A Stylish Mate With a Will of Steel

It was probably inevitable that as a person who married into the Kennedy clan, Carolyn Bessette would always rank several rungs below her husband in attracting public attention. But among friends there was never any doubt the strong-willed Bessette Kennedy could give as good as she could take. After their marriage, a friend of both, Richard Wiese, observed: "I don't think she has any problem hanging with him. If anything, he has more trouble hanging with her."

A striking blond and former model with a fondness for cutting-edge fashion, she captivated Kennedy from the moment they met in 1992 while jogging in Central Park. Born in White Plains, N.Y., the 33-year-old Bessette Kennedy came from a broken home: her estranged father, a doctor, was not at her 1996 wedding.
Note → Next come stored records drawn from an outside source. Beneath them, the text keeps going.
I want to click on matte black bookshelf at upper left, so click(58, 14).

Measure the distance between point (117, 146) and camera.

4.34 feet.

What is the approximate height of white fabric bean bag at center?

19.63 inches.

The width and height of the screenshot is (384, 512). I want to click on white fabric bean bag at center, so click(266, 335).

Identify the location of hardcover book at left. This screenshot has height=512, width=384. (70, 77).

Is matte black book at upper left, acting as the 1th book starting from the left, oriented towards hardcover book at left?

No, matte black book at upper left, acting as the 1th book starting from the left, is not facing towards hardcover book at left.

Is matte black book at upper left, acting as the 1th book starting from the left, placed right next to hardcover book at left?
But she, her mother and two older twin sisters - including Lauren, 35, a vice-president at the Morgan Stanley investment firm - were close. She earned a bachelor of science degree from Boston University in 1988 and moved to New York City, where she worked for fashion designer Calvin Klein. She left that job shortly before marrying Kennedy.

Recently, observers compared Bessette Kennedy favourably to John's mother, Jacqueline Kennedy Onassis. "She is very good at making people feel they are special," said one friend. "It was the same with Jackie." In last weekend's tragedy, she again earned second billing - to everyone but those who knew her.